Last spring, the American Psychiatric Association (APA) sent out a press release [pdf] noting that the number of U.S. medical students choosing to go into psychiatry has been declining for the past six years, even as the nation faces a notable dearth of psychiatrists. The Lancet, a leading medical journal, wrote that the field had an “identity crisis” related to the fact that it doesn’t seem “scientific enough” to physicians who deal with more tangible problems that afflict the rest of the body. Psychiatry has recently attempted to cope with its identity problem mainly by assuming an evidence-based approach favored throughout medicine. Evidence-based, however, became largely synonymous with medication, with relative disregard for other evidence-based treatments, like some forms of psychotherapy. In the push to become more medically respected, psychiatrists may be forsaking some of the important parts of their unique role in maintaining people’s health.
Over the last 15 years, use of psychotropic medication has increased in all kinds of ways, including off-label use and prescription of multiple drugs in combination. While overall rates of psychotherapy use remained constant during the 1990s, the proportion of the U.S. population using a psychotropic drug increased from 3.4 percent in 1987 to 8.1 percent by 2001. Antidepressants are now the second-most prescribed class of medication in the U.S., preceded only by lipid regulators, a class of heart drugs that includes statins like Lipitor. Several factors have contributed to this increase: direct-to-consumer advertising; development of effective drugs with fewer side effects (e.g., SSRIs); expansion in health coverage for mental illness made possible through the Mental Health Parity Act; and an increase in prescriptions from non-psychiatric physicians.

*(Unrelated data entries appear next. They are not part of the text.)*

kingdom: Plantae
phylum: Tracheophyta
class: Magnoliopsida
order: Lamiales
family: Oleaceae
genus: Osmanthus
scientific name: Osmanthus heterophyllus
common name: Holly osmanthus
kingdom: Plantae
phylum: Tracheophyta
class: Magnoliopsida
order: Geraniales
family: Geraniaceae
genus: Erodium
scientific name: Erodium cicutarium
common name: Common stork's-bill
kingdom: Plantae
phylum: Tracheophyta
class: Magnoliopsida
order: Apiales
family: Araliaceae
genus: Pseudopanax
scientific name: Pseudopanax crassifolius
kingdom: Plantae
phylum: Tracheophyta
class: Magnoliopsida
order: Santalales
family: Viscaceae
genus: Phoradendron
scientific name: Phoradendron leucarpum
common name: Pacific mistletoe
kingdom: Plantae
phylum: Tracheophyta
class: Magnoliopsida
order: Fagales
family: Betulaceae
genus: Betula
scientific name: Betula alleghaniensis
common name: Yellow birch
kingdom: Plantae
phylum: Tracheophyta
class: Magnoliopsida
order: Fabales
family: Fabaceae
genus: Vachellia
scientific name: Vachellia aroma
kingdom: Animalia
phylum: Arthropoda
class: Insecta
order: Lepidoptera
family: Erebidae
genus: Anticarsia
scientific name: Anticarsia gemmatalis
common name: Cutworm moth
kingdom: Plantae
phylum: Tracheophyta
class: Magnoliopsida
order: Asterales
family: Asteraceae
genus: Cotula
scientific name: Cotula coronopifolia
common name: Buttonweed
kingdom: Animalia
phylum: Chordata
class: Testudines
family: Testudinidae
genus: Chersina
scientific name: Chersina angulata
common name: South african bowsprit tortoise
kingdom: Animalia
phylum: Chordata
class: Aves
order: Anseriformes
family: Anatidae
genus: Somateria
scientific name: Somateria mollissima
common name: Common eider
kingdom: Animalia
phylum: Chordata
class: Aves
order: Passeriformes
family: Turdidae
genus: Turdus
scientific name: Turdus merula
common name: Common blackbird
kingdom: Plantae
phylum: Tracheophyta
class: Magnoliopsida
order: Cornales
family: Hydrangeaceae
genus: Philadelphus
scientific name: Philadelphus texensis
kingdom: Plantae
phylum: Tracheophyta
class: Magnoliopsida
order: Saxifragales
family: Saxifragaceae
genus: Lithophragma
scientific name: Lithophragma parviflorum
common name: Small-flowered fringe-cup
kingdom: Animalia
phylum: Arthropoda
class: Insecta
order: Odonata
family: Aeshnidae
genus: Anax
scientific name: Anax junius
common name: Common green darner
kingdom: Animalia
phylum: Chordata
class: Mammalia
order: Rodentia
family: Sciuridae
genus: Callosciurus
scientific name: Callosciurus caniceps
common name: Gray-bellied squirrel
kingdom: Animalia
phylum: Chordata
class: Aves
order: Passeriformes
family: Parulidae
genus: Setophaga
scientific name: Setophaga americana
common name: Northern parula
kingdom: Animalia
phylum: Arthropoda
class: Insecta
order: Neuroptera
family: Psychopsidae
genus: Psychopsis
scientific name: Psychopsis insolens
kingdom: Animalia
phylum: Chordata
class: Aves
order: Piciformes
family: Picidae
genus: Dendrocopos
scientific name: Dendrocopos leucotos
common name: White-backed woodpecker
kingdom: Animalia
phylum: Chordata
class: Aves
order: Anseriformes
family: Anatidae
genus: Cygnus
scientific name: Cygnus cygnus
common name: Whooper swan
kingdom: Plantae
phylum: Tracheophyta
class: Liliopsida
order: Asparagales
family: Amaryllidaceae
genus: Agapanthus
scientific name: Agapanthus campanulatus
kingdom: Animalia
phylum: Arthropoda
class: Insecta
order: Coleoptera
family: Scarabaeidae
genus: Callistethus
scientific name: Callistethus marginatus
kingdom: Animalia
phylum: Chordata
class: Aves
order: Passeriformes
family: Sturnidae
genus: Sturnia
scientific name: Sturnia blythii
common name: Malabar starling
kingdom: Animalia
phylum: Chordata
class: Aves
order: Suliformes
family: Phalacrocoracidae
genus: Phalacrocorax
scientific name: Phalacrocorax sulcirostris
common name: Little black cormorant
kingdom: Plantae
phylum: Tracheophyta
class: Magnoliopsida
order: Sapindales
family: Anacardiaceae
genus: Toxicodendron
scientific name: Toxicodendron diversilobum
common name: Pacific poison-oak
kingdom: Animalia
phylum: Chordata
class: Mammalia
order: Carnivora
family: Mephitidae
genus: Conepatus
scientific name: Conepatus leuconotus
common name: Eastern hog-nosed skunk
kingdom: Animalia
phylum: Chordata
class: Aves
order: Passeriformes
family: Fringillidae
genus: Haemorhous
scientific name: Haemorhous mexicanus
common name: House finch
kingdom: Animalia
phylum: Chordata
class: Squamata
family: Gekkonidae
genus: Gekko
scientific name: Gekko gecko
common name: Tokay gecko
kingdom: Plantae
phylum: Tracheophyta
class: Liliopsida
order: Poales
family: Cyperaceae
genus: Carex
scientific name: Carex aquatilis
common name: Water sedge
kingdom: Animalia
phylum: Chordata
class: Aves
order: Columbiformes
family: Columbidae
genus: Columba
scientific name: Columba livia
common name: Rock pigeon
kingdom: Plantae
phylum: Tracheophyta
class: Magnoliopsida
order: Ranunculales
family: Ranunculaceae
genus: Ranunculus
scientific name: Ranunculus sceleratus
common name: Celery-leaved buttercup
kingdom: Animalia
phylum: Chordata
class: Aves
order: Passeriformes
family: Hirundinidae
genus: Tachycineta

Unfortunately, not all of these psychiatric drugs are going to good use. Antidepressive drugs are widely used to treat people with mild or even sub-clinical depression, even though drugs tend to be less cost-effective for those people. It may sound paradoxical, but to get more benefit of antidepressants, we need to use them less, and only when needed, for moderate to severe clinically depressed patients. Patients with milder forms should be encouraged to try time-limited, evidence-based psychotherapies; several APA-endorsed clinical guidelines center on psychotherapies (e.g., cognitive behavioral therapy or behavior activation) as a first-line treatment for moderate depression, anxiety, and eating disorders, and as a secondary treatment to go with medication for schizophrenia and bipolar disorder.
The phylogeny of Prozac yogurt.
Christina Agapakis is a synthetic biologist and postdoctoral research fellow at UCLA who blogs about about biology, engineering, biological engineering, and biologically inspired engineering at Oscillator.
A few weeks ago, I saw a retweet that claimed “biohacking is easier than you think” with a link to a post on a blog accompanying a book called Massively Networked. The post included video of Tuur van Balen’s presentation at the NextNature power show a few months earlier. Van Balen is a designer whose work I’ve followed for a couple years now, and his most recent project imagines how synthetic biology might produce and deliver medicines in the future. He demonstrates—using homemade tools, equipment purchased on eBay, and online resources for finding and synthesizing DNA sequences—how someone could engineer a strain of bacteria to produce Prozac-laced yogurt. While he’s not actually making Prozac, his demonstration does show pretty accurately how someone could get DNA into a bacterium (without, of course, the frustrating months of troubleshooting that almost any experiment inevitably requires). I posted my own version of the story, writing that art projects like this can ask important questions about biological design.
The next day, my post was syndicated on the Huffington Post with a modified title that emphasized Prozac. Then a version appeared on Gizmodo, and it went on from there, spreading across the Internet. By the time its spread was complete, Van Balen, an artist interested in the implications of emerging biotechnologies, had mutated into a bioengineer at the forefront of synthetic biology research, creating Prozac yogurt in five days with just 860 base pairs of DNA. (If you were to actually make Prozac biologically, it would certainly take the action of many enzymes, each encoded by their own sequence of hundreds or thousands of base pairs).
How did an art piece, a design fiction that asks us to think critically about the possibilities opened up by synthetic biology, provoke an unskeptical acceptance of what bioengineering has made possible? Perhaps I should have been clearer in my post, or perhaps it’s the fault of sensationalized click-bait headlines. But I think it may be that we’ve become so accustomed to the hype surrounding the science of genes and DNA, so used to hearing about groundbreaking genetics, from the “gene for dry ear wax” to the “gene for Alzheimer’s” to the “gene for [common human behavior]” that we don’t think twice when we hear about mixing bacteria with the “gene for Prozac” to create antidepressant yogurt.